This complaint is also rueful, but it is manly. The poet calk to mind old heroes and heroines, such as Weland (remembered still as Wayland Smith, in Scott's "Kenilworth"), who suffered many misfortunes, but endured them bravely. The poem is in stanzas; each ending with the burden or refrain,

That evil he overcame,
So may I this!

[Pg 13]

It is like the often repeated word of Odysseus in Homer:—

Endure my heart,
Worse hast thou endured!

One sorrow of the poet is that his lord has taken from him the land which he held as a minstrel, and given it to another singer. Now he is in new trouble.

That I surmounted,
So may I this!

Probably there were many other poems with refrains, or recurring lines at the end of each stanza; this is a very old poetic device; originally the refrains were sung in chorus by the listeners as they danced to the music of the minstrels.

The Seafarer.

In this poem, as in "Beowulf," the sea is spoken of as it would be by men who knew its wild moods; cold, tempest, biting salt water, danger, and grey waves under driving rain, yet the seafarer loves, it. The poet says that (like

The gentlemen of England
Who live at home at ease,)

many a one knows not the dangers of the deep, while the minstrel has heard the swan sing through the ice-cold showers of hail and the spindrift. But the coming of spring and the cuckoo's cry, admonish the brave man to go seafaring, despite the distresses; they are more inspiriting than life on land. He is a Christian, but he falls back on the old melancholy for the passing of kings and gold-givers. Though he preaches over much, he still thinks of the bale-fire as the mode of burial, as if Christian rites of earth to earth were not yet adopted.

Waldhere.

Of this poem only some sixty lines exist. They were found at Copenhagen, written on two pieces of vellum which had been used in binding a book: it is common to find fragments of early printed books or manuscripts in the bindings of books more recent. One[Pg 14] page of "Waldhere" contains a speech by the heroine of the tale, Hildeguthe, urging Waldhere to fight Guthere; the other fragment has portions of a dialogue between the two combatants.
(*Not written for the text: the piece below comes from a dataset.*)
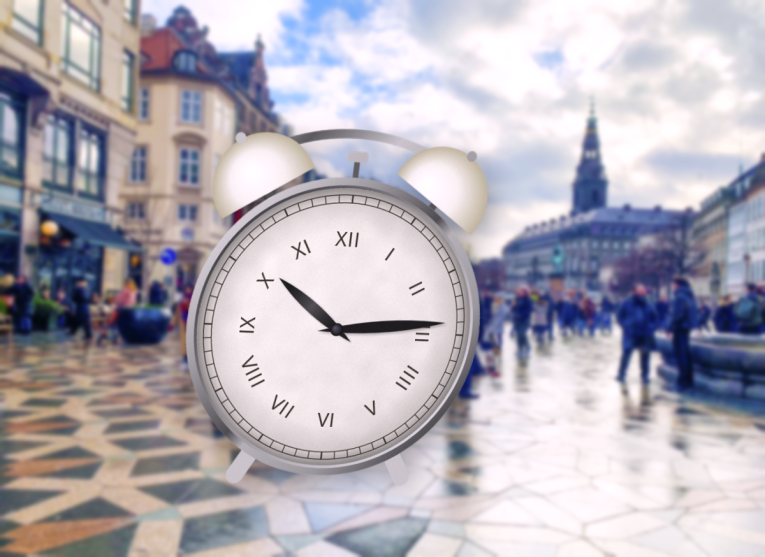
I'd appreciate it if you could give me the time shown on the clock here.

The names of the personages show that the poem was one of which we have other versions, the most intelligible is a Latin form in verse.[4] The story deals with an adventure, real or romantic, in the wars of Attila with the Franks. Waldhere, an Aquitanian hostage, brought up in Attila's court, with his betrothed lady, Hildeguthe, daughter of the King of the Burgundians, is now keeper of Attila's treasures; he and his friend Hagen escape; Hagen, who first fled, reached the court of Guthere, King of the Franks, and hearing there that a lady and a knight, with a treasure, are wandering about, he recognizes his friends, and follows them with King Guthere (who mainly wants the treasure), and with eleven other warriors. Hildeguthe sees them coming, and Waldhere, who will not give up the treasures, slays the eleven companions of Guthere, who are chivalrous enough to "set him man for man," as the Scottish ballad says, in place of overpowering him by numbers. Hagen, of course, does not want to fight his friend Waldhere, but Fate, the Anglo-Saxon Wyrd, is too strong: Waldhere has to encounter both Guthere and Hagen, for Hagen is Guthere's man, or thegn, and may not disobey him; moreover, he must avenge his nephew, whom Waldhere has already slain. All three men receive terrible wounds, and then they make friends; and Waldhere keeps both his lady and the treasure.
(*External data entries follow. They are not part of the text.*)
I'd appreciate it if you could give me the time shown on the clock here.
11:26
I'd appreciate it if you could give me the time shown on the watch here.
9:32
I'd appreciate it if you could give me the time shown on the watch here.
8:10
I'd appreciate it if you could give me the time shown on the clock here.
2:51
This version of the story is more like a later romance than the other Germanic epics. In these, as in this tale, there is usually a tragic conflict of passions and duties, as when the law of blood-vengeance compels a woman to avenge a slain father or brother, or her husband or her lover. The end is always tragic, but the Latin poet has probably contrived "a happy ending," while retaining the many good fights, and the conflict of friendship and duty to a hero's lord, which make the interest of the story.

In the Anglo-Saxon fragments, Hildeguthe, encouraging, her[Pg 15] lover to fight, praises the swordsmith, the old German hero, Weland, the Tubal Cain of the race. He made the sword Miming, the best of all swords, which never fails the fighter. Hildeguthe has never seen Waldhere flee the fight; now he must not be less noble than himself. The other fragment is like the dialogues of the heroes in the Iliad before they come to blows.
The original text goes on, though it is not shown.